> _Extrait de page_:
☆ ☆ ☆ ☆ ☆ ☆ ☆

Pelléas et Mélisande a de plus la faiblesse, malgré ses novations aux formules
antérieures, de ne pouvoir se passer de la scène ; elle est par-dessus tout du
théâtre. Elle a ouvert cependant des voies nouvelles nécessaires. Plus que dans
le drame lyrique, le théâtre musical s'est renouvelé dans la danse. Autant la
collaboration de la poésie et de la musique est arbitraire et contradictoire,
autant celle de la danse et de la musique est complémentaire et nécessaire. Le
rythme commun scelle leur union. Il n'est pas une danse sans musique, il n'est
pas une musique qui ne puisse être dansée, même la plus grave, la plus solennelle.
La musique est 1'âme de la danse ; la danse est la réalisation plastique de la
musique. La révélation que furent les ballets russes détermina un
bouleversement complet dans les conceptions de la mise en scène et de
l'interprétation dramatique musicale. Celle-ci prit alors sa véritable
expression et toute son importance. Commencée pur Debussy, et on peut dire en
marge du monde musical par Erik Satie, vrai novateur toujours
incompréhensiblement écarté des concerts, bien qu’il soit compréhensiblement écarté
des concerts, bien qu’il soit mort, l'œuvre de renouvellement musical est
continuée pur les Dukas, Ravel, Florent Schmitt, Roussel,. Honegger, Darius
Milhaud, Poulenc, les russes Stravinsky et Prokofiev, l'espagnol De Falla, qui
sont les plus notoires parmi les vivants actuels, et d'autres plus jeunes. Elle
s'étend à toute la musique dramatique et symphonique et à tous les genres, depuis
le drame lyrique (opéra), le ballet, l'oratorio, jusqu'à la symphonie et la
musique de chambre. Mentionnons, en regrettant de ne pouvoir nous y arrêter
davantage, les musiciens russes dont l'œuvre a eu une part si considérable
d’influence dans la nouveauté du mouvement musical actuel, les Glinka,
Dargomisky, Tchaïkovski, Balakireff, Borodine, Rimski-Korsakov, Moussorgski.

☆ ☆ ☆ ☆ ☆ ☆ ☆

> _Tâche 1_: Renommez «Lire la suite» en «En savoir plus» dans l'ensemble des relevés ci-dessous, puis redonnez-les en laissant tout le reste tel quel. N'incluez pas les images dans votre réponse.

☆ ☆ ☆ ☆ ☆ ☆ ☆

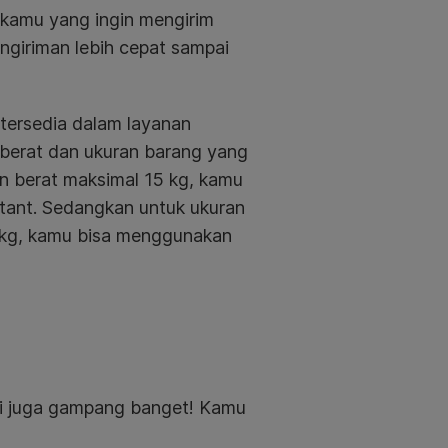
 kamu yang ingin mengirim
ngiriman lebih cepat sampai
tersedia dalam layanan
 berat dan ukuran barang yang
an berat maksimal 15 kg, kamu
tant. Sedangkan untuk ukuran
 kg, kamu bisa menggunakan
ni juga gampang banget! Kamu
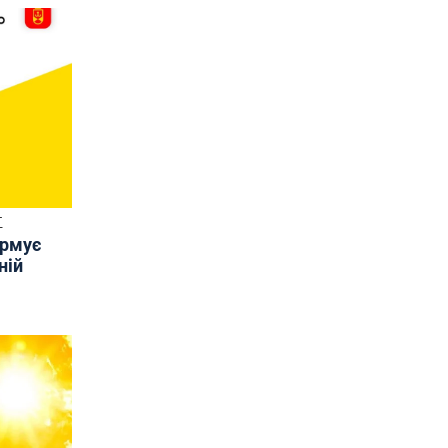
Т
ормує
ній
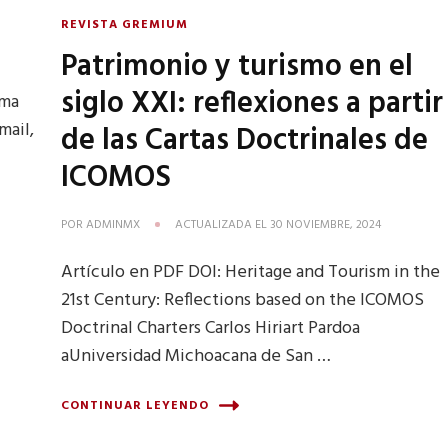
REVISTA GREMIUM
Patrimonio y turismo en el
siglo XXI: reflexiones a partir
rma
mail,
de las Cartas Doctrinales de
ICOMOS
POR
ADMINMX
ACTUALIZADA EL
30 NOVIEMBRE, 2024
Artículo en PDF DOI: Heritage and Tourism in the
21st Century: Reflections based on the ICOMOS
Doctrinal Charters Carlos Hiriart Pardoa
aUniversidad Michoacana de San …
CONTINUAR LEYENDO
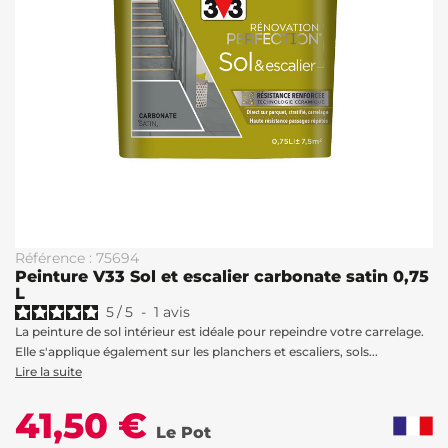
Référence : 75694
Peinture V33 Sol et escalier carbonate satin 0,75
L
5
/
5
-
1
avis
La peinture de sol intérieur est idéale pour repeindre votre carrelage.
Elle s'applique également sur les planchers et escaliers, sols...
Lire la suite
41,50 €
Le Pot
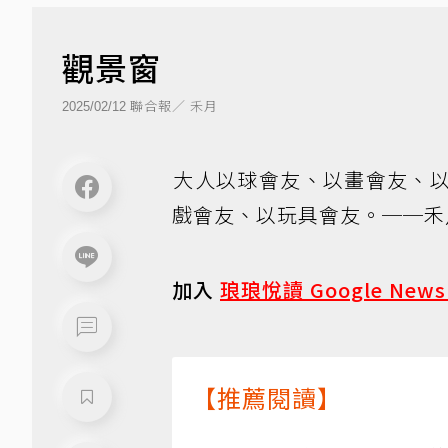
觀景窗
聯合報／ 禾月
2025/02/12
大人以球會友、以畫會友、
戲會友、以玩具會友。──禾
加入
琅琅悅讀 Google New
【推薦閱讀】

☆ ☆ ☆ ☆ ☆ ☆ ☆

> _Tâche 2_: Veuillez donner la suite de l'extrait sur le renouvellement musical, à partir de sa dernière phrase.

> _Zone de réponse 1_:
 kamu yang ingin mengirim
ngiriman lebih cepat sampai
tersedia dalam layanan
 berat dan ukuran barang yang
an berat maksimal 15 kg, kamu
tant. Sedangkan untuk ukuran
 kg, kamu bisa menggunakan
ni juga gampang banget! Kamu
Т
ормує
ній
REVISTA GREMIUM
Patrimonio y turismo en el
siglo XXI: reflexiones a partir
rma
mail,
de las Cartas Doctrinales de
ICOMOS
POR
ADMINMX
ACTUALIZADA EL
30 NOVIEMBRE, 2024
Artículo en PDF DOI: Heritage and Tourism in the
21st Century: Reflections based on the ICOMOS
Doctrinal Charters Carlos Hiriart Pardoa
aUniversidad Michoacana de San …
CONTINUAR LEYENDO
Référence : 75694
Peinture V33 Sol et escalier carbonate satin 0,75
L
5
/
5
-
1
avis
La peinture de sol intérieur est idéale pour repeindre votre carrelage.
Elle s'applique également sur les planchers et escaliers, sols...
En savoir plus
41,50 €
Le Pot
觀景窗
聯合報／ 禾月
2025/02/12
大人以球會友、以畫會友、
戲會友、以玩具會友。──禾
加入
琅琅悅讀 Google New
【推薦閱讀】

> _Zone de réponse 2_:
C'est dans le folklore russe dans son inépuisable source populaire
d'inspiration, que la musique russe a pris l'originalité et l'intensité de vie
qui la caractérisent. En Allemagne, formant la transition entre Liszt-Wagner et
les jeunes musiciens actuels, Brahms, le plus opposé aux novateurs, Bruckner,
le plus hardi parmi ceux-ci et son disciple Hugo Wolf, véritable génie musical
mort trop jeune, à qui R. Rolland a consacré un article plein d'émotion,
Richard Strauss, Mahler, Humperdinck.
LA MUSIQUE ART SOCIAL. - R.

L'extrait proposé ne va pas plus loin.